:: EXERCISE OBJECTIVE ::
In the entries that follow, find the word "integration" and report each line it is on.

:: INPUT DATA ::
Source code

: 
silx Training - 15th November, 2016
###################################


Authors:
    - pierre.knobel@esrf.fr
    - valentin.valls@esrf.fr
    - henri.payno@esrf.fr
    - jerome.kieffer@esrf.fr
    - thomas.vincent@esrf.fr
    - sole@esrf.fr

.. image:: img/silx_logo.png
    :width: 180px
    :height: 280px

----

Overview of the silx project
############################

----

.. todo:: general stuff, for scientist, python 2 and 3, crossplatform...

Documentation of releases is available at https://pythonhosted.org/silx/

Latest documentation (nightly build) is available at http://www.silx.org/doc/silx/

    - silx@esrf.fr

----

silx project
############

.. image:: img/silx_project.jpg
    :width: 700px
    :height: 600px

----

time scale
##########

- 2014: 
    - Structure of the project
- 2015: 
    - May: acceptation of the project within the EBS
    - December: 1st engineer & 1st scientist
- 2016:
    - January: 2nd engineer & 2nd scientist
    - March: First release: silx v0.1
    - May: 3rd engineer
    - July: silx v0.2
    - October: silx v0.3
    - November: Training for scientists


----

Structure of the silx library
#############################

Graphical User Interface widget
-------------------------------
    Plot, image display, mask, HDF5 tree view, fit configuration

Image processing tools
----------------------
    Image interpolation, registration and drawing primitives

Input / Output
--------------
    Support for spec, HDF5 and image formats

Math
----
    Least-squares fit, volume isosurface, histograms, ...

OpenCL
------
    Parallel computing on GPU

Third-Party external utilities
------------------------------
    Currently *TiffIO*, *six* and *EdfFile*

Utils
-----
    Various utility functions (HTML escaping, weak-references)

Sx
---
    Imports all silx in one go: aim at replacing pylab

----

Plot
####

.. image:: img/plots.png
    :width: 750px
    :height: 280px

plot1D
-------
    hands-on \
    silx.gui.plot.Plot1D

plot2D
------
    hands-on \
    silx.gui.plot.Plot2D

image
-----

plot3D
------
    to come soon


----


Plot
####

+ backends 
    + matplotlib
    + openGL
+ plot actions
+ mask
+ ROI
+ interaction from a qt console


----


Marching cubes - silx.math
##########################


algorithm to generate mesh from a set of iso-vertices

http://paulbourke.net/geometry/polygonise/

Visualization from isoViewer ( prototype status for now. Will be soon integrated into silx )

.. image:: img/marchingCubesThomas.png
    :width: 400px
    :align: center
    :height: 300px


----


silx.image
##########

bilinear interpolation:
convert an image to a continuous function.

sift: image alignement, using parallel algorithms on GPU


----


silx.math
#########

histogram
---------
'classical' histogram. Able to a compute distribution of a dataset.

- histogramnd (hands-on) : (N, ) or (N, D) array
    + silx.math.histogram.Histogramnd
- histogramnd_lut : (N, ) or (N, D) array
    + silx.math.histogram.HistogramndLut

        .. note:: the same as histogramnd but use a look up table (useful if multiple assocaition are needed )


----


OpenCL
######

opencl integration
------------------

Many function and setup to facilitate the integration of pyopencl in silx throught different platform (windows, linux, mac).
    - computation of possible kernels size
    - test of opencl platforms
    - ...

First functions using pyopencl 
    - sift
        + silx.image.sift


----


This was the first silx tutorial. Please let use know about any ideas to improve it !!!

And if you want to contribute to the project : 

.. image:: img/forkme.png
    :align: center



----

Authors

:: EXERCISE RESULT ::
opencl integration
Many function and setup to facilitate the integration of pyopencl in silx throught different platform (windows, linux, mac).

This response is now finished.